Company veteran Tim Noel will take charge of the largest health insurer in the US, which has more than 50 million customers, at a critical moment.
Mr Thompson’s killing on 4 December in central Manhattan ignited a wide debate about how the US healthcare system operates.
Many Americans, who pay more for healthcare than people in any other country, have expressed anger over what they see as unfair treatment by insurance firms.
Mr Noel “brings unparalleled experience to this role with a proven track record and strong commitment to improving how health care works for consumers, physicians, employers, governments and our other partners,” UnitedHealthcare’s parent company UnitedHealth Group said.
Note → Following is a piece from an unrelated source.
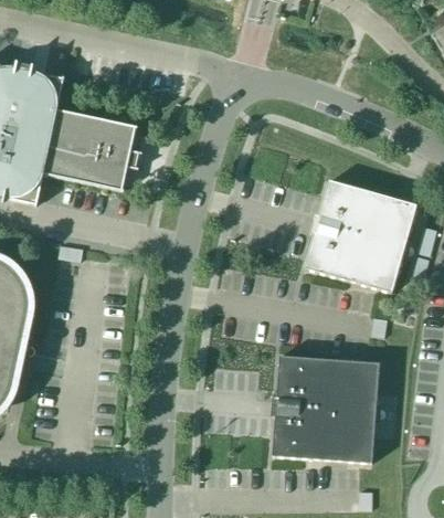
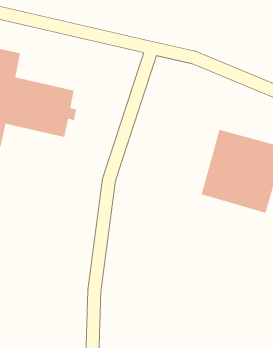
building: [272,355,379,462] -> none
A manhunt ensued for days as police worked to identify who was responsible in the December killing, which happened outside a Manhattan hotel where the CEO was staying.
After five days, Luigi Mangione, 26, was arrested in a McDonald’s restaurant in Pennsylvania after a worker called police.
Mr Mangione has pleaded not guilty to charges in the killing. He is facing 11 state criminal counts, including murder as an act of terrorism.
As well as the state-level charges, he is also accused of federal – national-level – stalking and murder offences that could lead to a death penalty sentence.
Prosecutors allege that Mr Mangione shot Mr Thompson before going on the run.